The television series includes both Turkish and Uzbek actors and it is produced by Turkish screenwriter Mehmet Bozdağ, while being directed by Metin Günay. Nurgissa Almurat of Kazakhstan, Reza Himmeti of Iran are also directors of the series. A statement said, "About a thousand people will take part in the project. The series, which will be shot in Uzbekistan and Turkey, consists of 13 episodes, and each episode will be one hour long". Mendirman Jaloliddin is sometimes considered a "multi-part film" or just a "film" for its short amount of episodes and shorter amount of screentime. Uzbek and Turkish artists gathered at the Milliy TV studio for the first part of the production and answered the questions from the audience live after the first episode of the series was broadcast.

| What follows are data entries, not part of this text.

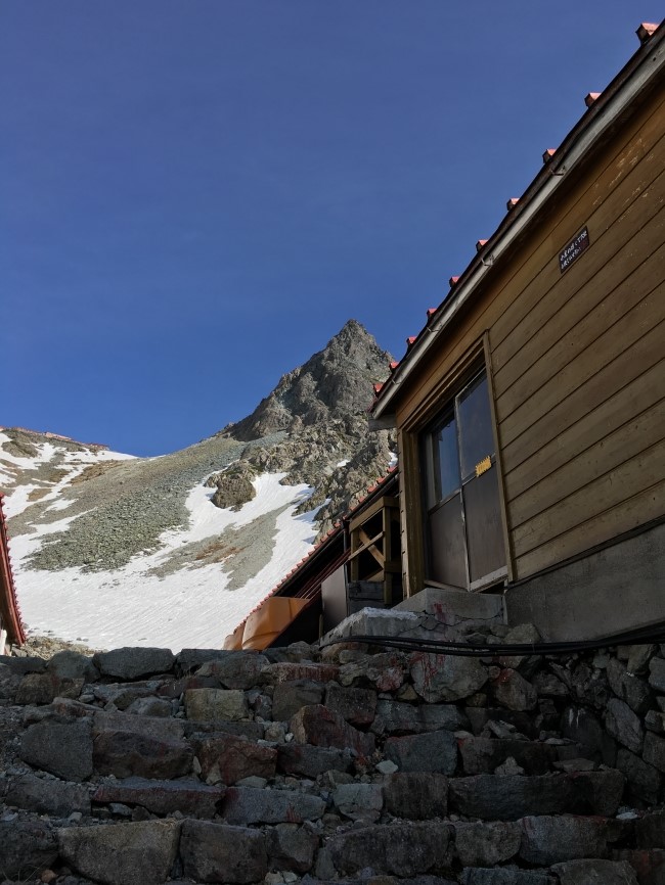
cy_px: 442
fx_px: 742
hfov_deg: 48.2
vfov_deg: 61.6
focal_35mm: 29
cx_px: 332
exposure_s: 1/1425
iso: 25
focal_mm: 4.15
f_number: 2.2
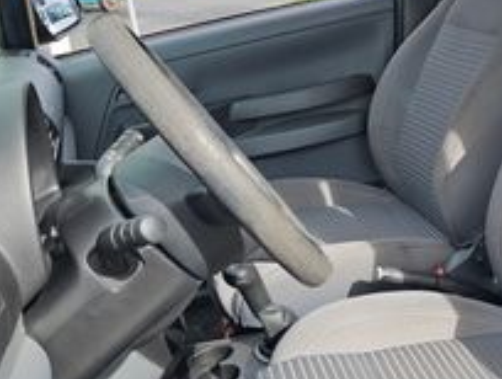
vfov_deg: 27.6
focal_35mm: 53
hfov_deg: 34.1
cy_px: 207
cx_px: 450
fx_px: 770
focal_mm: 5.4
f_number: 1.8
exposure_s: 1/571
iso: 25
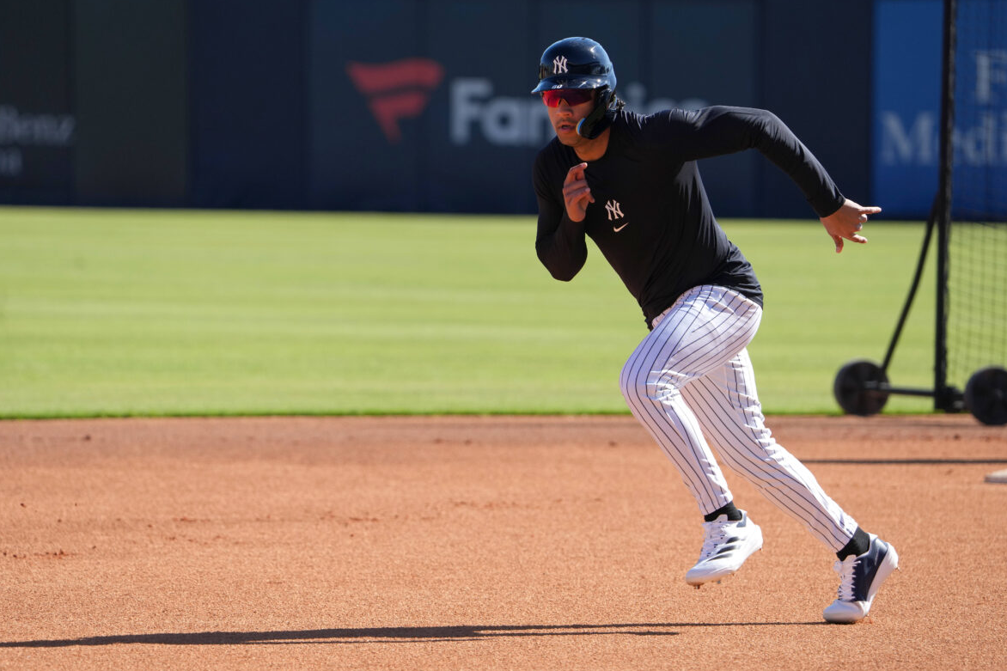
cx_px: 516
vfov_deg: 3.4
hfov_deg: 5.1
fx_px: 11298
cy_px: 324
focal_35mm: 404
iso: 500
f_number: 6.3
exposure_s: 1/1600
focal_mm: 388
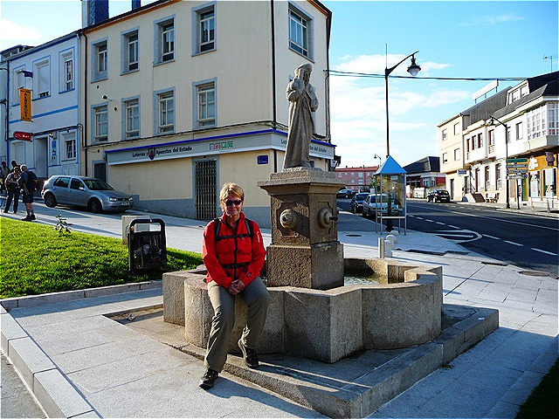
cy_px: 210
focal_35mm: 28
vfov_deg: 49.7
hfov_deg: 63.4
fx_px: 452
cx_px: 280
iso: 100
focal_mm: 4.7
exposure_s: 1/400
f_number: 3.3
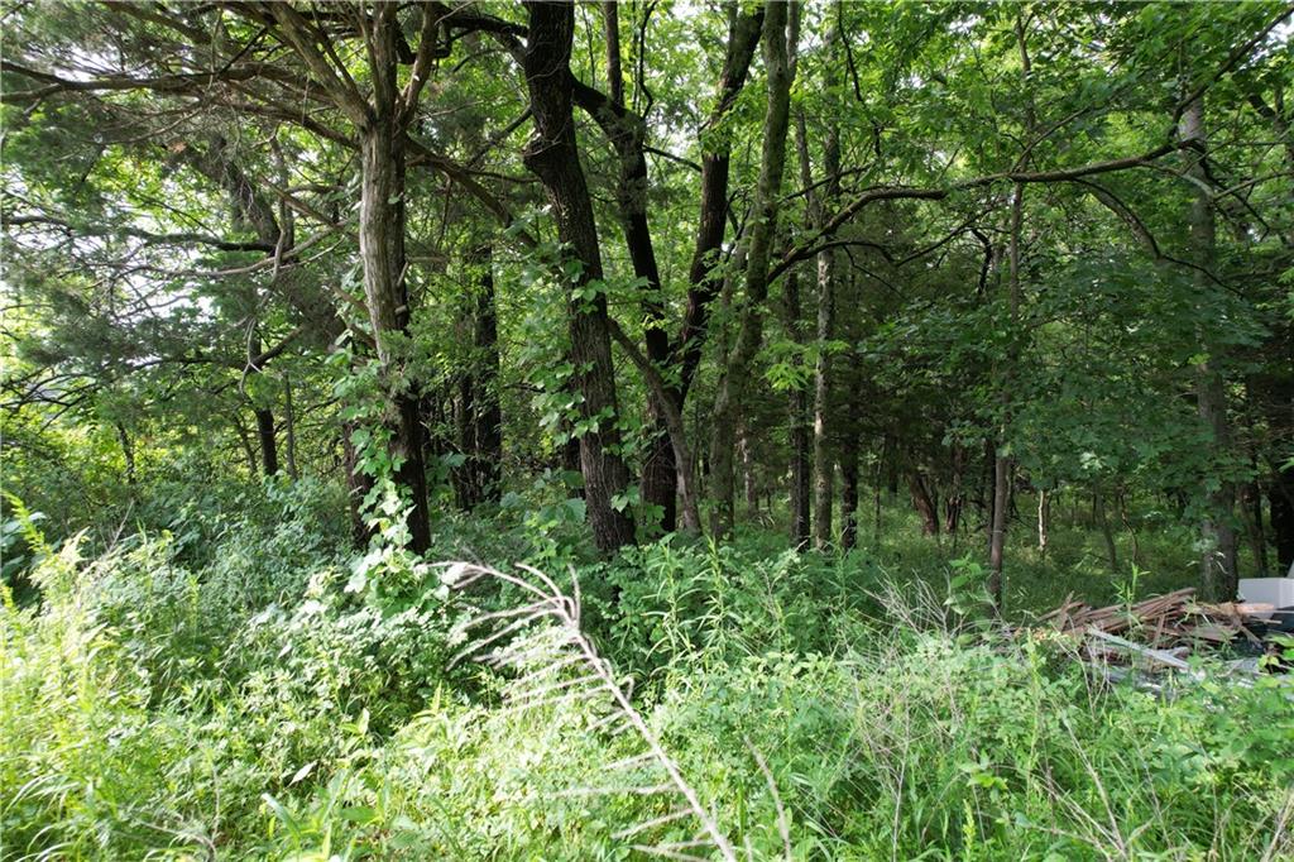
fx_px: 790
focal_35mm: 22
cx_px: 647
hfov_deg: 78.6
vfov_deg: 57.2
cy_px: 431
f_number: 2.8
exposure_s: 1/160
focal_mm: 8.38
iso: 100
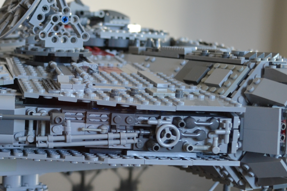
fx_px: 614
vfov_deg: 17.7
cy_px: 102
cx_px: 21
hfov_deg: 25.4
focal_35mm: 77
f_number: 3.8
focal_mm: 22
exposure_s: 1/30
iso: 400
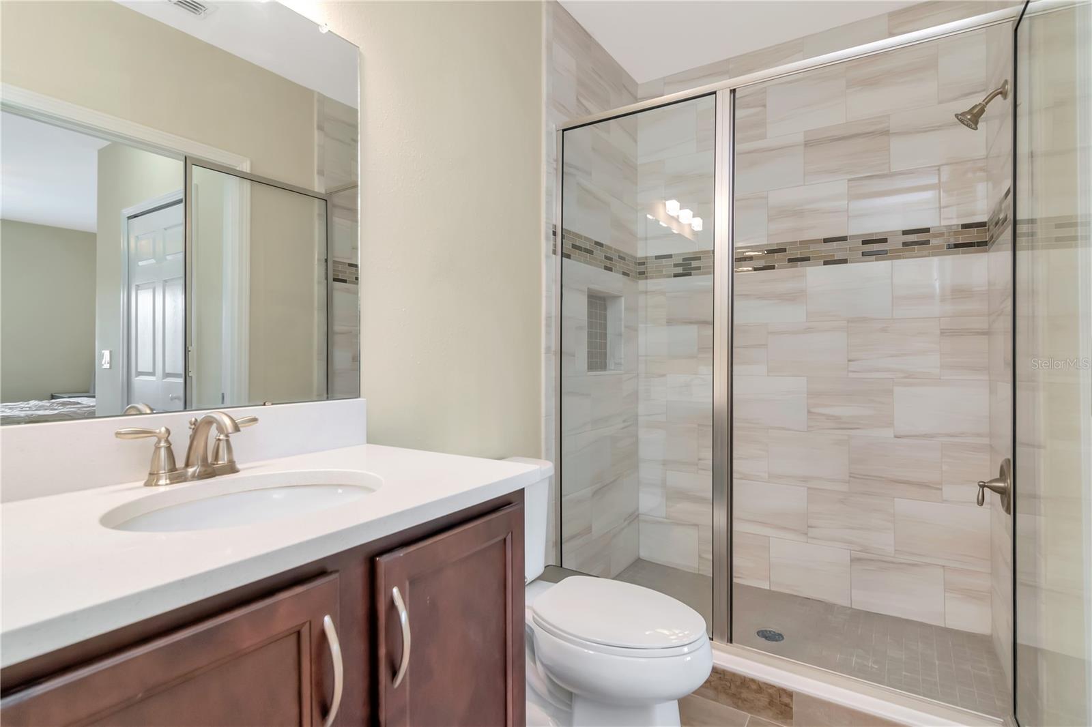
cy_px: 364
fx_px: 500
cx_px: 546
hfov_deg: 95.0
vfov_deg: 72.0
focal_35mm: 16
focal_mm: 11
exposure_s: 1/20
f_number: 7.1
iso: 800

After a conference in Tashkent where it was first announced that a series with this name will be produced, an intensive collaboration between producers, directors, screenwriters, historians, consultants, artists, art directors, architects and costume designers began. Tough casting awaited many Turkish and Uzbek actors for the series who had to receive special training for battle scenes, horse riding and fencing. They also had to learn each other's languages. The digital effects of Mendirman Celaleddin, which employs a team of about 500 people behind the scenes, included 200 people from Turkey, England, India and Malaysia. Based on the sketches of Turkish and Uzbek artists, more than 200 tailors worked on costumes for the series.

=== Set ===

The Bozdağ Film set was prepared to build an atmosphere of the 13th century. In Turkey, it was built on an area of 30 hectares and above the two-storey Khorezmshah palace building, 5.5 meters high, which filled an area of 3,500 square meters, 1,200 people worked. Uzbek media has said that the set looks exactly like how a real 13th-century palace would be like. The streets of Konye-Urgench, residential buildings, the central market were also built and praised. The desert battle scenes were filmed in Aksaray, 750 km from Istanbul. It was scheduled to premiere in January 2021 but instead was released in February.

== Criticisms ==
When the show of the series began, different opinions about it began to be expressed on social networks, along with recognitions, criticisms were made. In particular, blogger Eldar Asanov compared the realities shown in the film on the basis of historical theories and listed several flaws in the series. It seems that the Turkish actor Emre Kiviljim, who played the main character of the Mendirman Jaloliddin series, did not like most of the Uzbek viewers, as well as some young artists. Talented actor Alisher Uzokov commented on this in his intro. He emphasized that the main character was himself or Ulugbek Kadyrov, Adiz Radjabov, Bobur Yuldashev and several Uzbek actors.

== Release ==
In 2020, Mehmet Bozdağ announced that he had been working on the project since 2018, at the request of the Uzbekistan government. Saida Mirziyoyeva, the deputy chairperson of the board of trustees of the Public Foundation for Support and Development of National Mass Media in Uzbekistan, announced on Twitter that the historical series "Mendirman Jaloliddin" would start airing on Milliy TV channel on February 14, 2021. The series was eventually released on February 14, 2021. The second season of the series began airing in Uzbekistan on January 14, 2023, and is currently being broadcast on the Zoʻr TV channel.

=== Reception ===

The television series gained attention in Pakistan, and with the release of only the first episode, it quickly became popular. Saida Mirziyoyeva praised the series for its great script and acting, and recommended it as a captivating portrayal of the region's history. She said: The series has a great script and excellent acting that captivate viewers from the first to the last episode. Moreover, it effectively portrays the history of our region in a colorful language of cinema, making it easily understandable for the general public. I highly recommend watching it!